AI Readiness Index Catat Kesiapan Perusahaan dalam Menerapkan Teknologi AI

Hanya 20% dari organisasi di Indonesia yang sepenuhnya siap untuk menerapkan dan memanfaatkan teknologi yang didukung oleh Artificial Intelligence (AI), menurut AI Readiness Index pertama Cisco yang dirilis hari ini. Penelitian ini, yang mensurvei lebih dari 8.000 perusahaan di seluruh dunia, dilakukan sebagai respons terhadap percepatan pengadopsian AI dan pergantian generasi yang berdampak pada hampir semua sektor bisnis dan kehidupan sehari-hari. Laporan ini tidak hanya menyoroti kesiapan perusahaan dalam mengadopsi AI tetapi juga mengidentifikasi kesenjangan kritis di semua pilar bisnis utama dan infrastruktur, yang membawa risiko serius dalam waktu dekat.

Pada tingkat global, pengadopsian AI telah berkembang lambat selama beberapa dekade. Namun, kemajuan Generative AI, yang menjadi tersedia untuk umum pada tahun lalu, telah memperkuat perhatian terhadap tantangan, perubahan, dan peluang baru yang ditimbulkan oleh teknologi ini. Meskipun 89% responden yakin bahwa AI akan memiliki dampak signifikan terhadap operasional bisnis mereka, perlu diingat bahwa AI juga membawa masalah baru terkait privasi dan keamanan data. Temuan dari Index menunjukkan bahwa perusahaan-perusahaan di Indonesia menghadapi tantangan paling besar dalam memanfaatkan AI bersama dengan data mereka, dengan 76% responden mengakui bahwa hal ini terjadi karena data mereka tersebar di berbagai bagian organisasi.
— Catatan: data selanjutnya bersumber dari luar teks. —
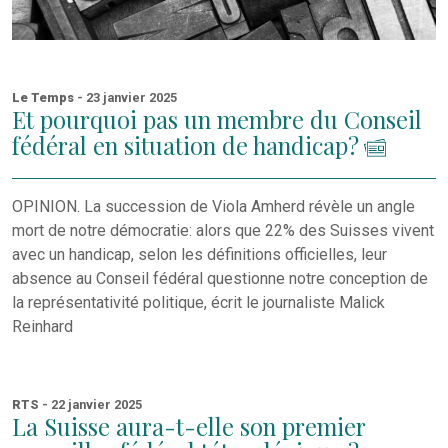
Le Temps
- 23 janvier 2025
Et pourquoi pas un membre du Conseil
fédéral en situation de handicap?
OPINION. La succession de Viola Amherd révèle un angle
mort de notre démocratie: alors que 22% des Suisses vivent
avec un handicap, selon les définitions officielles, leur
absence au Conseil fédéral questionne notre conception de
la représentativité politique, écrit le journaliste Malick
Reinhard
RTS
- 22 janvier 2025
La Suisse aura-t-elle son premier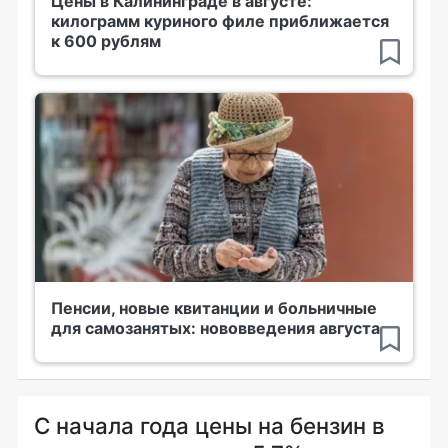
Цены в Калининграде в августе:
килограмм куриного филе приближается
к 600 рублям
Пенсии, новые квитанции и больничные
для самозанятых: нововведения августа
С начала года цены на бензин в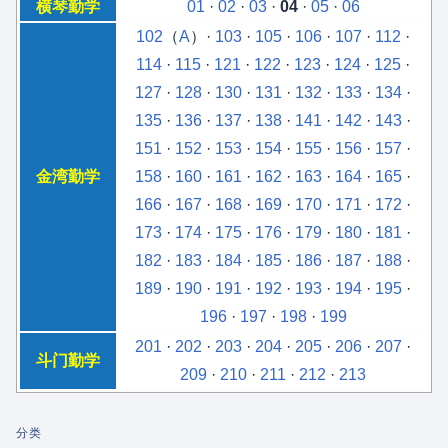
横琴勤学
01
·
02
·
03
·
04
·
05
·
06
102
（
A
）·
103
·
105
·
106
·
107
·
112
·
114
·
115
·
121
·
122
·
123
·
124
·
125
·
127
·
128
·
130
·
131
·
132
·
133
·
134
·
135
·
136
·
137
·
138
·
141
·
142
·
143
·
151
·
152
·
153
·
154
·
155
·
156
·
157
·
金湾勤学
158
·
160
·
161
·
162
·
163
·
164
·
165
·
166
·
167
·
168
·
169
·
170
·
171
·
172
·
173
·
174
·
175
·
176
·
179
·
180
·
181
·
182
·
183
·
184
·
185
·
186
·
187
·
188
·
189
·
190
·
191
·
192
·
193
·
194
·
195
·
196
·
197
·
198
·
199
201
·
202
·
203
·
204
·
205
·
206
·
207
·
斗门勤学
209
·
210
·
211
·
212
·
213
分类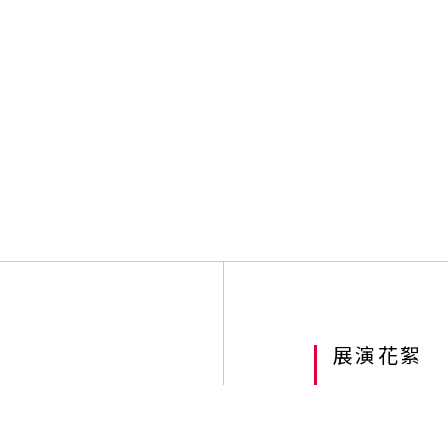
展演花絮
High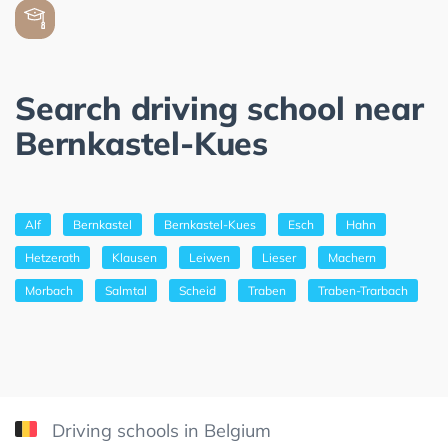
Search driving school near
Bernkastel-Kues
Alf
Bernkastel
Bernkastel-Kues
Esch
Hahn
Hetzerath
Klausen
Leiwen
Lieser
Machern
Morbach
Salmtal
Scheid
Traben
Traben-Trarbach
Driving schools in Belgium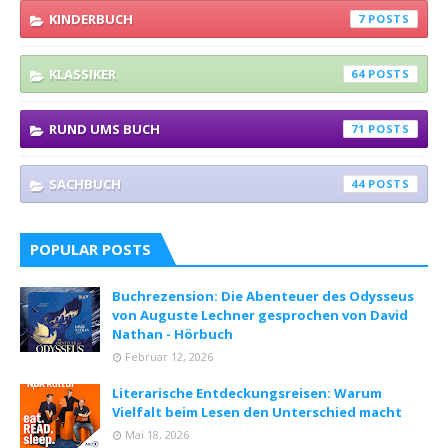
KINDERBUCH
7
KLASSIKER
64
RUND UMS BUCH
71
SACHBUCH
44
POPULAR POSTS
Buchrezension: Die Abenteuer des Odysseus
von Auguste Lechner gesprochen von David
Nathan - Hörbuch
Februar 12, 2026
Literarische Entdeckungsreisen: Warum
Vielfalt beim Lesen den Unterschied macht
Mai 18, 2026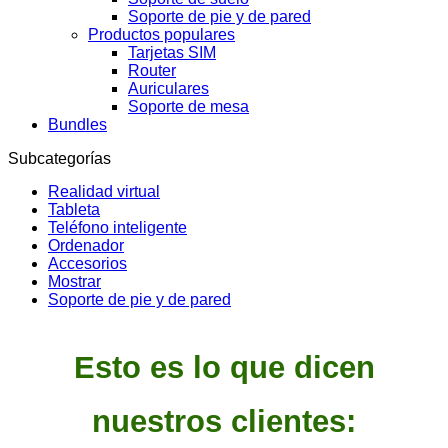
Soporte de pie y de pared
Productos populares
Tarjetas SIM
Router
Auriculares
Soporte de mesa
Bundles
Subcategorías
Realidad virtual
Tableta
Teléfono inteligente
Ordenador
Accesorios
Mostrar
Soporte de pie y de pared
Esto es lo que dicen
nuestros clientes: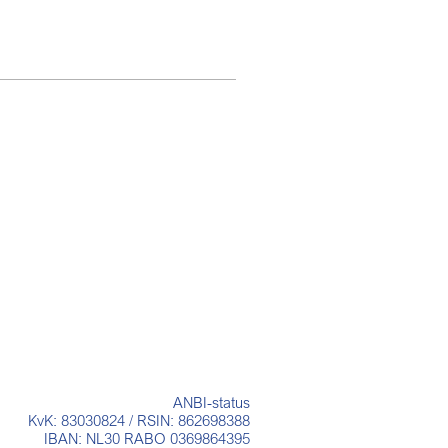
ANBI-status
KvK: 83030824 / RSIN: 862698388
IBAN: NL30 RABO 0369864395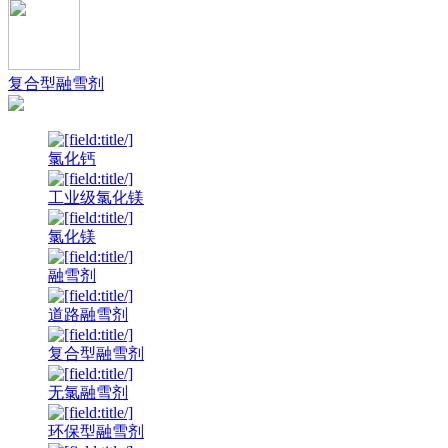
复合型融雪剂
氯化钙
工业级氯化镁
氯化镁
融雪剂
道路融雪剂
复合型融雪剂
无氯融雪剂
环保型融雪剂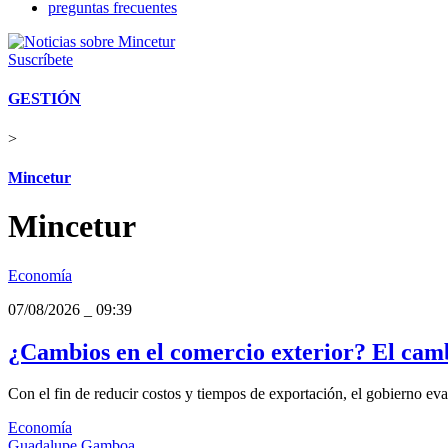
preguntas frecuentes
Suscríbete
GESTIÓN
>
Mincetur
Mincetur
Economía
07/08/2026
_
09:39
¿Cambios en el comercio exterior? El cam
Con el fin de reducir costos y tiempos de exportación, el gobierno ev
Economía
Guadalupe Gamboa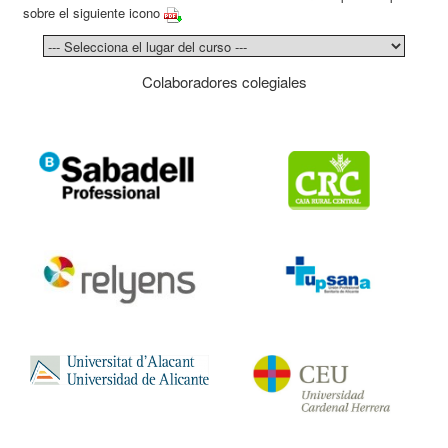
sobre el siguiente icono
Colaboradores colegiales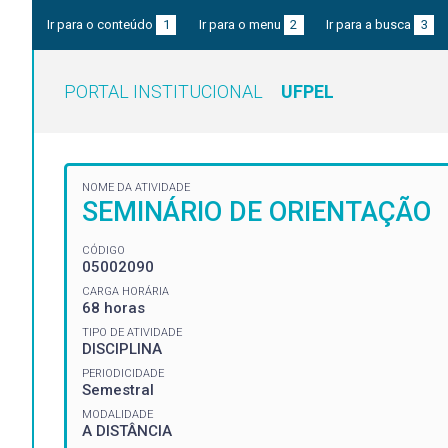
Ir para o conteúdo
1
Ir para o menu
2
Ir para a busca
3
PORTAL INSTITUCIONAL
UFPEL
NOME DA ATIVIDADE
SEMINÁRIO DE ORIENTAÇÃO
CÓDIGO
05002090
CARGA HORÁRIA
68 horas
TIPO DE ATIVIDADE
DISCIPLINA
PERIODICIDADE
Semestral
MODALIDADE
A DISTÂNCIA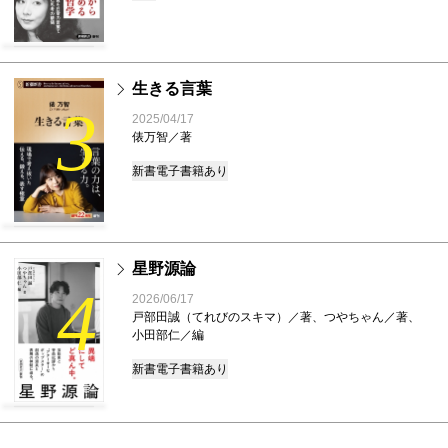
生きる言葉
3
2025/04/17
俵万智／著
新書
電子書籍あり
星野源論
4
2026/06/17
戸部田誠（てれびのスキマ）／著、つやちゃん／著、
小田部仁／編
新書
電子書籍あり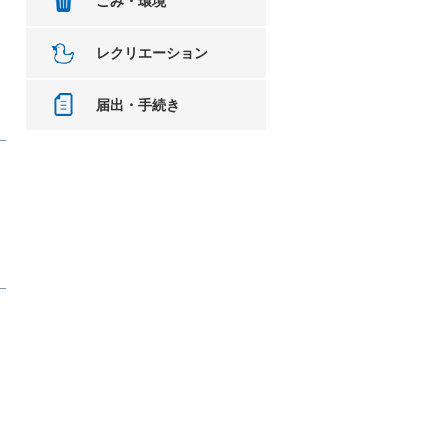
ごみ・環境
レクリエーション
届出・手続き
Namun, ada titik positif yang perlu ditekankan. Temuan dari Index ini menunjukkan bahwa perusahaan-perusahaan di Indonesia mengambil langkah-langkah proaktif untuk bersiap menghadapi masa depan yang dikuasai oleh AI. Ketika berbicara tentang pengembangan strategi AI, 99% dari organisasi sudah memiliki strategi AI yang kuat atau sedang dalam proses untuk mengembangkan strategi tersebut. Lebih dari dua pertiga (86%) organisasi diklasifikasikan sebagai Pacesetters atau Chasers, yang berarti mereka sepenuhnya siap atau cukup siap mengadopsi AI. Tidak ada yang masuk dalam kategori Laggards (tidak siap), menunjukkan fokus yang signifikan dari eksekutif di tingkat direksi (C-Suite) dan pemimpin IT.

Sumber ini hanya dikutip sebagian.